S.G. - Quelles étaient jusqu'à présent les prémisses du secteur de l'édition ? Publier un livre coûtait cher, prenait du temps et représentait un risque financier important, car il fallait rejoindre un grand nombre de lecteurs pour amortir les frais. Rien de tout cela n'est encore vrai. Publier un livre électronique ne coûte presque rien, je n'ai donc pas à en vendre des tonnes pour rentabiliser mon affaire. Et, grâce aux médias sociaux, je peux trouver facilement les communautés de lecteurs que le thème de mon livre intéresse. Pour le projet Domino, nous nous sommes associés à Amazon. Nous en sommes à notre huitième livre. Tous ont été des succès de vente.

D.B. - Songez-vous à abandonner le marketing pour devenir éditeur ?

S.G. - Grand Dieu, non ! Je voulais simplement offrir à ce secteur un modèle qui fonctionne afin que quelqu'un puisse me le voler.

D.B. - Vous affirmez qu'il devient de plus en plus difficile de vendre à des étrangers. Pourquoi ?

S.G. - Parce que les consommateurs ont de plus en plus de choix. Je peux ignorer des tas de marques si ça me chante. J'ai une question difficile pour les entrepreneurs : si leur marque disparaissait demain matin, les consommateurs la regretteraient-ils ? Je vous donne deux exemples : Apple et Montreal Bagels. Si Apple disparaît, imaginez le nombre de consommateurs en deuil. Apple occupe une place énorme dans la vie de nombreuses personnes. Dans le cas de Montreal Bagels, le nombre de convertis est plus restreint, mais ils sont aussi fidèles. Les produits Apple et Montreal Bagels sont irremplaçables aux yeux des consommateurs, mais on peut en dire autant de toutes les marques.

D.B. - À qui vend-on alors ?

S.G. - Vendez à vos amis, vendez aux amis de vos amis. Bref, vendez à ceux qui ont envie d'entendre parler de vous. Pour les rejoindre, donnez à vos amis matière à parler de vous à leurs amis.
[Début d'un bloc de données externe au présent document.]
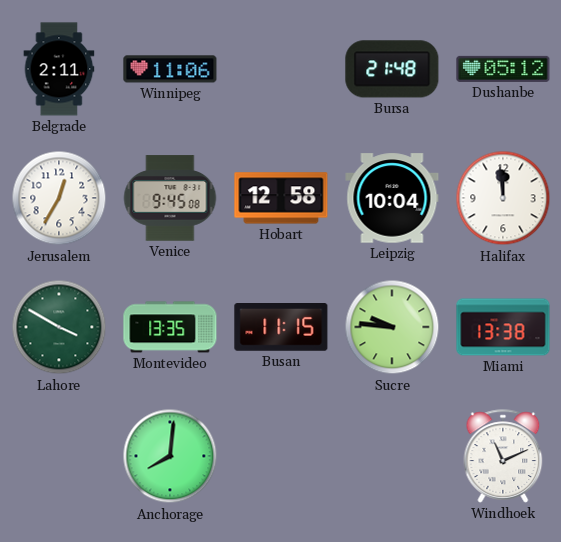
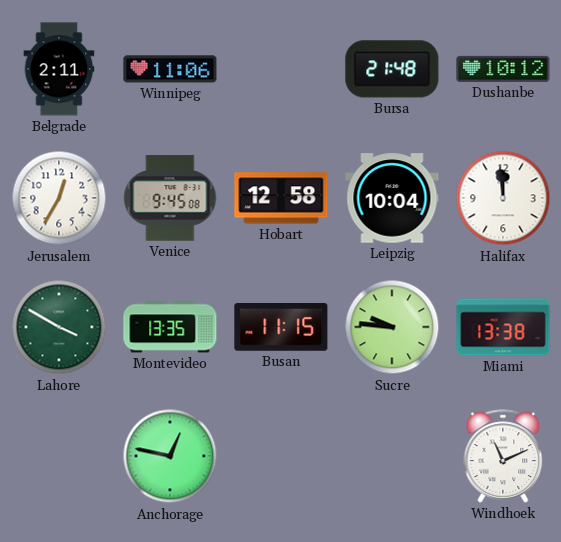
Dushanbe: 05:12 -> 10:12
Anchorage: 8:01 -> 12:47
Que fait votre entreprise de suffisamment remarquable pour que vos clients aient envie de parler de leur expérience chez vous ?

D.B. - Quel message aimeriez-vous faire passer à nos lecteurs ?

S.G. - Cessez d'attendre qu'on vous choisisse, choisissez-vous vous-même ! Tout le monde attend une carte, une feuille d'instructions, un guide en 12 étapes... il faut le trouver par vous-même.

«Je peux ignorer des tas de marques si ça me chante. Que fait votre entreprise de suffisamment remarquable pour que vos clients aient envie de parler de leur expérience chez vous ?»

LE CONTEXTE

Les médias sociaux changent le rapport que le consommateur entretient avec les marques. Il déplace une partie du pouvoir de l'entreprise vers le consommateur. Comment les organisations peuvent-elles s'adapter ?

SAVIEZ-VOUS QUE...

Seth Godin présente un déficit de l'attention avec hyperactivité (TDAH).